SCM_CHAR_GET has to check the type (and thus the size of the
chars) of the string on each access. On the other hand,
scm_mb_next has to check how long the next char is on each
access, making it not much faster, if faster at all.
[The following is kinda long, I guess you're aware of all of
this. I have a short, not very useful conclusion at the end,
though]
I think that the whole problem of multi-byte vs. fixed-byte
encoding is not much of a performance issue. Fixed-byte strings
are "simpler", and can be accessed randomly without performance
overhead (you could provide a macro which extracts the width of a
given string), but have problems regarding memory usage. A
single non-latin-1 charakter in a 4k string would make the whole
string take up 8k (8bit to 16bit expansion), while in multi-byte
it requires 4k+1 bytes (long strings are rather uncommon in
usage, though). Multi-byte strings have problems when it comes
to setting the value of characters -- you might have to copy the
rest of the string if it's size differs from the previous
character size. Fixed-width strings need only be copied if you
put in a character which needs a "bigger" encoding than you had
available before.
The only real disadvantage of multi-byte strings seems to me that
it's more difficult to set characters at places which had a
different width before. A more functional approach here would be
benefical.
The disadvantages of fixed-width strings are that they can be
overly space-consuming and require a similar copying as the
multi-byte version, but less often. Also, they need to
differenciate between different "types" of strings.

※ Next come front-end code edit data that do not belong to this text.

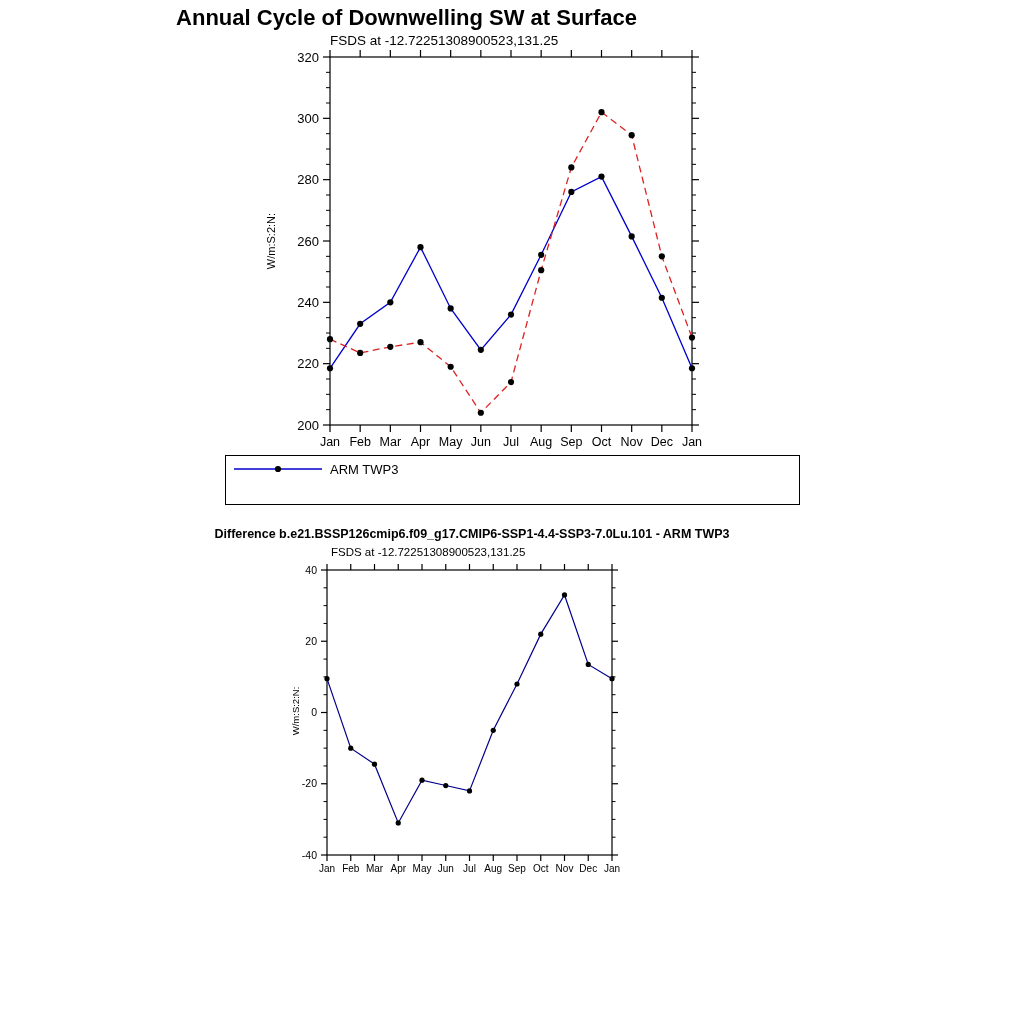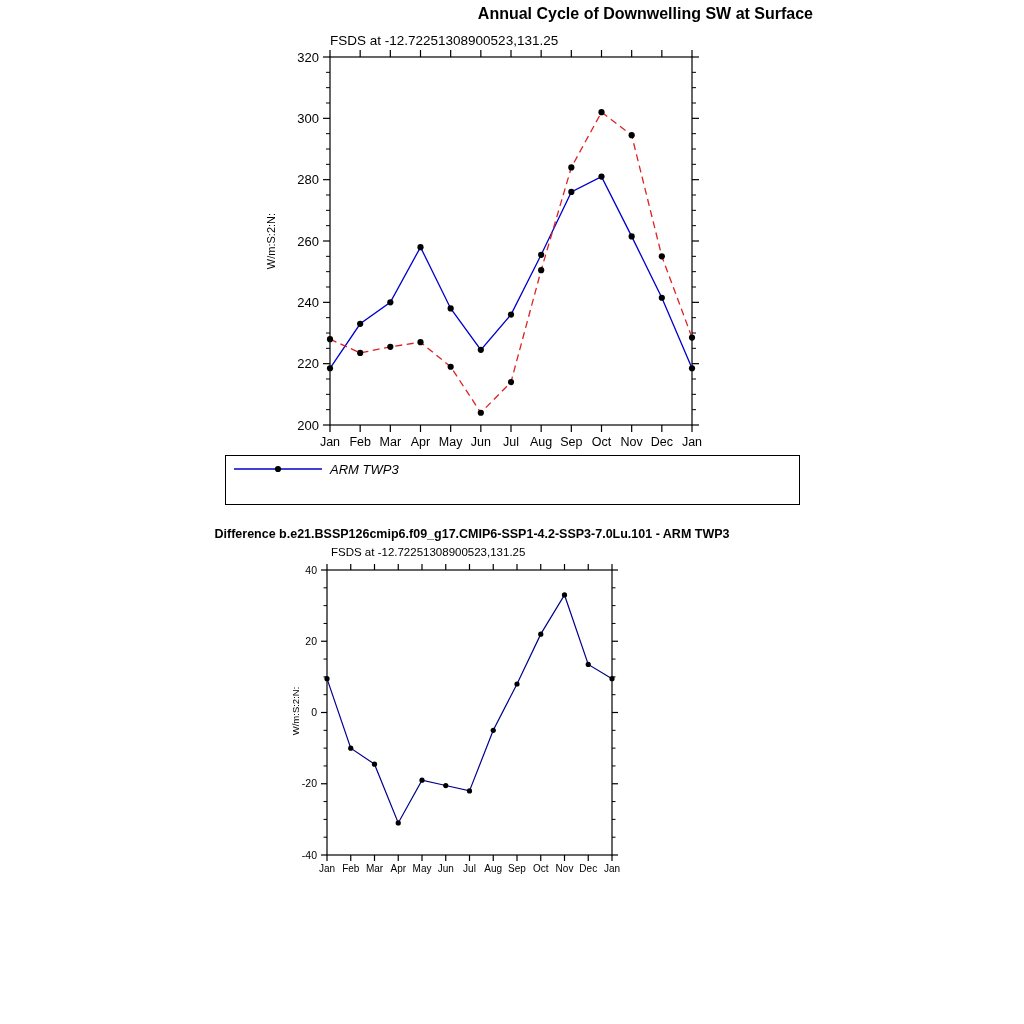--- a/index.html
+++ b/index.html
@@ -8,7 +8,7 @@
   .abs{position:absolute;}
   #plots-svg{position:absolute;left:0;top:0;width:1024px;height:1024px;}
   #plots-svg text{font-family:"Liberation Sans", sans-serif;fill:#000;}
-  .main-title{left:0;top:5px;width:813px;text-align:right;font-size:16px;font-weight:bold;}
+  .main-title{left:0;top:5px;width:813px;text-align:center;font-size:22px;font-weight:bold;}
   .sub1{left:330px;top:33px;font-size:13.5px;}
   .ylab1{left:172px;top:234px;width:200px;height:14px;text-align:center;font-size:11px;
          transform:rotate(-90deg);}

> With a variable width encoding I see problems if threads are used: A
> thread that does a string-set! can modify the byte positions of a large
> set of characters
> [...]
> Things are not really different with fixed-width encodings: Doing a
> string-set! can require to switch a whole string from a single-byte
> representation to a two or four byte representation. But the
> recalculation of a character's position is a fast operation.
With multi-byte strings it's "calculate size difference, copy
memory region", which is even more effecient than, say, copying n
1byte locations to n 2byte locations, since the former can be
done wordwise. But the fixed-width string has to be copied only
once, while the multi-byte string has to be copied many times
over (assuming you're setting a range of chars to a different
size encoding).
Fixed-width strings are faster if setting different-width chars,
which isn't required often and can be avoided.
Fixed-width strings can be easily accessed randomly, though most
of the time, strings are accessed sequencial, which is as fast as
with the multi-byte case.
Fixed-width strings require different types, and switch on it's
type on each access, but multi-byte requires a switch on the
first byte of the next character on each access.
Fixed-width strings consume more memory, but this is not really
relevant since really long strings are rare, and memory isn't.
Concluding, there's not much difference between the two
representations. I know this is a long mail just to say "hey,
it's not much of a difference", but i guess i had to write it.
Maybe someone can show me where i overlooked something?
Well, just my few cents...
-- jorgen
--
((email . "address@hidden") (www . "http://forcix.cx/")
(irc . "address@hidden (IRCnet)") (gpg . "1024D/028AF63C"))